Relación acerca de las antigüedades de los indios
- Author: Ramón Pané
- Original title: Relación de fray Ramón acerca de las antigüedades de los indios
- Language: Spanish
- Subject: Taíno religion
- Genre: Ethnography, Spanish colonial literature
- Published: c. 1498
- Publication place: Crown of Castile

= Relación acerca de las antigüedades de los indios =

Early ethnographic account of Taíno religion by Ramón Pané

The Relación acerca de las antigüedades de los indios (“Account of the Antiquities of the Indians”) is an early ethnographic text describing the religious beliefs, myths, and ritual practices of the Taíno people, particularly those living on the island of Hispaniola (present-day Dominican Republic and Haiti). The work was written around 1498 by the Jeronymite friar Ramón Pané, who lived among Indigenous communities under orders from Christopher Columbus.

The text is widely regarded as the earliest ethnographic account written by a European in the Americas. Pané learned one of the Indigenous languages of Hispaniola and gathered information directly from Taíno informants, making the work a key source for the reconstruction of Taíno mythology and Taíno religion.
□ □ □ □ □
#### TASKS FOR THIS EXERCISE
- a) Answer these questions about the account of Taíno religion:
(i) Around what year was the work written?
(ii) To which religious order did Ramón Pané belong?
(iii) On which island did the Taíno people the text particularly describes live?
- b) In the listing, change "personne" to "collègue" throughout the lines starting with the one containing "accompagnement pluridisciplinaire. Votre" and going on through the one containing "travail. Ce dernier a un rôle de conseil et". Return only those lines.

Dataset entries
□ □ □ □ □
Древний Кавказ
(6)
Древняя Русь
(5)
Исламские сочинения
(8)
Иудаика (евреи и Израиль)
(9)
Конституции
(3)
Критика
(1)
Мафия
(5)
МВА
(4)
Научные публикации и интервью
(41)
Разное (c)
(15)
□ □ □ □ □
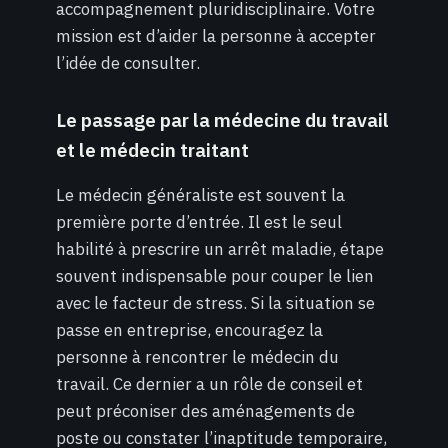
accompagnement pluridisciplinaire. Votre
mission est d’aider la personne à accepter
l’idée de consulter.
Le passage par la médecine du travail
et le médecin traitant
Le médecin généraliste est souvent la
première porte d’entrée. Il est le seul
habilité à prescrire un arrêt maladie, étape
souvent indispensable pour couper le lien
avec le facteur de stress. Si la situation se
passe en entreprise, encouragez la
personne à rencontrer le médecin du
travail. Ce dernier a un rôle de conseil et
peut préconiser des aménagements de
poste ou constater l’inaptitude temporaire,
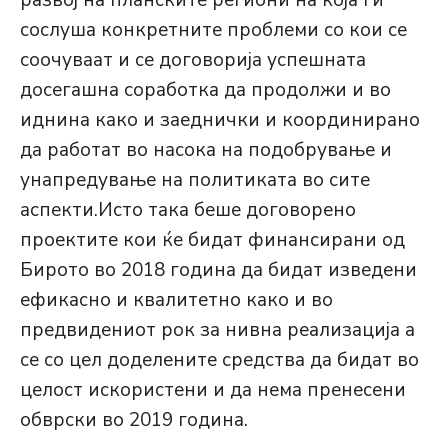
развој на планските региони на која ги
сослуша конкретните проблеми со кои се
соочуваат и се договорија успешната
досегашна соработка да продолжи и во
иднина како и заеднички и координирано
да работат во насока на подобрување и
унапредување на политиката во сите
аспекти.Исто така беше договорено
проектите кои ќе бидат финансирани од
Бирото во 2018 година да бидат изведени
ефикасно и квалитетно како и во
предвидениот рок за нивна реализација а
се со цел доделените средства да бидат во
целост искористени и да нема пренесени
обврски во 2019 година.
□ □ □ □ □
#### EXERCISE RESPONSES
- a)
(i) Around 1498
(ii) The Jeronymites
(iii) Hispaniola

- b)
accompagnement pluridisciplinaire. Votre
mission est d’aider la collègue à accepter
l’idée de consulter.
Le passage par la médecine du travail
et le médecin traitant
Le médecin généraliste est souvent la
première porte d’entrée. Il est le seul
habilité à prescrire un arrêt maladie, étape
souvent indispensable pour couper le lien
avec le facteur de stress. Si la situation se
passe en entreprise, encouragez la
collègue à rencontrer le médecin du
travail. Ce dernier a un rôle de conseil et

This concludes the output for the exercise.